Text section >>
☆ ☆ ☆ ☆ ☆

The TSX Venture Exchange Inc. has in no way passed upon the merits of the proposed transaction and has neither approved nor disapproved the contents of this press release.

For further information, please contact:

Germinate Capital Ltd.

Mark T. Brown, CEO and Director
Email: mtbrown@pacificopportunity.com
Telephone: (604)-687-3520

Forward Looking Information    

This press release contains forward-looking statements and information that are based on the beliefs of management and reflect Germinate's current expectations. When used in this press release, the words "estimate", "project", "belief", "anticipate", "intend", "expect", "plan", "predict", "may" or "should" and the negative of these words or such variations thereon or comparable terminology are intended to identify forward-looking statements and information.

The forward-looking statements and information in this press release include information relating to the business plans of Germinate, Target and the resulting issuer, the Concurrent Offering and the use of proceeds thereof and the Transaction.

☆ ☆ ☆ ☆ ☆

Absolute pixel coordinate data:
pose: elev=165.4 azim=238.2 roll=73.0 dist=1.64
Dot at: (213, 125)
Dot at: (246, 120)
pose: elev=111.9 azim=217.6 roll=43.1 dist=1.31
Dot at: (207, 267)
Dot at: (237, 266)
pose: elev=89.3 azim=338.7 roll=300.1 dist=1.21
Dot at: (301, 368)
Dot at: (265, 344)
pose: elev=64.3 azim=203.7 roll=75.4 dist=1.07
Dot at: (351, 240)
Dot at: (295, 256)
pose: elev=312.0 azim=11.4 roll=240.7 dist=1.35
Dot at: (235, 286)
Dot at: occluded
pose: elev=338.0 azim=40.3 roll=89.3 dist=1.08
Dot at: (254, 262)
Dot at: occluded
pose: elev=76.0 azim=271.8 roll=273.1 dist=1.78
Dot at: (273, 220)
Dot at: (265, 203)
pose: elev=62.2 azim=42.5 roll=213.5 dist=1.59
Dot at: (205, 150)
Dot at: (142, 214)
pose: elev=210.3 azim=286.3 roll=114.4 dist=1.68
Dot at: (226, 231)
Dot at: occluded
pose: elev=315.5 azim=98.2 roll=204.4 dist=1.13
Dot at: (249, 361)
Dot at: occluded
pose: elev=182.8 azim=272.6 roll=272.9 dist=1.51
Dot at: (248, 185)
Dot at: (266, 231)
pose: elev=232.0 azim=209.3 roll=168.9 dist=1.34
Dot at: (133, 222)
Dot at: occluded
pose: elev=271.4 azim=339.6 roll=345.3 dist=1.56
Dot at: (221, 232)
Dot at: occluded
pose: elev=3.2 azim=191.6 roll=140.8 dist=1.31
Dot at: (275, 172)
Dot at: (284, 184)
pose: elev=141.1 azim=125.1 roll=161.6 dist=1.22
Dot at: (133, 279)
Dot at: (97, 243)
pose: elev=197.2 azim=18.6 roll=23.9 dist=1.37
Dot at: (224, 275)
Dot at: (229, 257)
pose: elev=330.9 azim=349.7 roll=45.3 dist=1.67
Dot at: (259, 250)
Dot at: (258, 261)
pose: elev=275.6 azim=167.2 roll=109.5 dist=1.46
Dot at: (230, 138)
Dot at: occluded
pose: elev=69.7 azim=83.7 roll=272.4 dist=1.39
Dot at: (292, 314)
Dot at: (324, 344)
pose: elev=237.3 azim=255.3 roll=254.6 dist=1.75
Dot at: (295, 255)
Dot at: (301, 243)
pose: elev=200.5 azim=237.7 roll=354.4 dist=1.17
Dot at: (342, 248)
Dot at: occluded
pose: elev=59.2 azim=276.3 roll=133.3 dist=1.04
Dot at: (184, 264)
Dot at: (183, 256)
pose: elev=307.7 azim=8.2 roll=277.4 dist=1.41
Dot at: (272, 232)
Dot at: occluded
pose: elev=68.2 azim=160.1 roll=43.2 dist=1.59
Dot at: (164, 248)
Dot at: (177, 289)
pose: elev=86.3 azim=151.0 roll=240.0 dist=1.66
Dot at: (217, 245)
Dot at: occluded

☆ ☆ ☆ ☆ ☆

Work item >> Write out the part of the Germinate Capital press release starting at "This press release contains" and ending at "and the Transaction.", word for word. The listing has no connection to the Germinate Capital press release.

Result >>
This press release contains forward-looking statements and information that are based on the beliefs of management and reflect Germinate's current expectations. When used in this press release, the words "estimate", "project", "belief", "anticipate", "intend", "expect", "plan", "predict", "may" or "should" and the negative of these words or such variations thereon or comparable terminology are intended to identify forward-looking statements and information.

The forward-looking statements and information in this press release include information relating to the business plans of Germinate, Target and the resulting issuer, the Concurrent Offering and the use of proceeds thereof and the Transaction.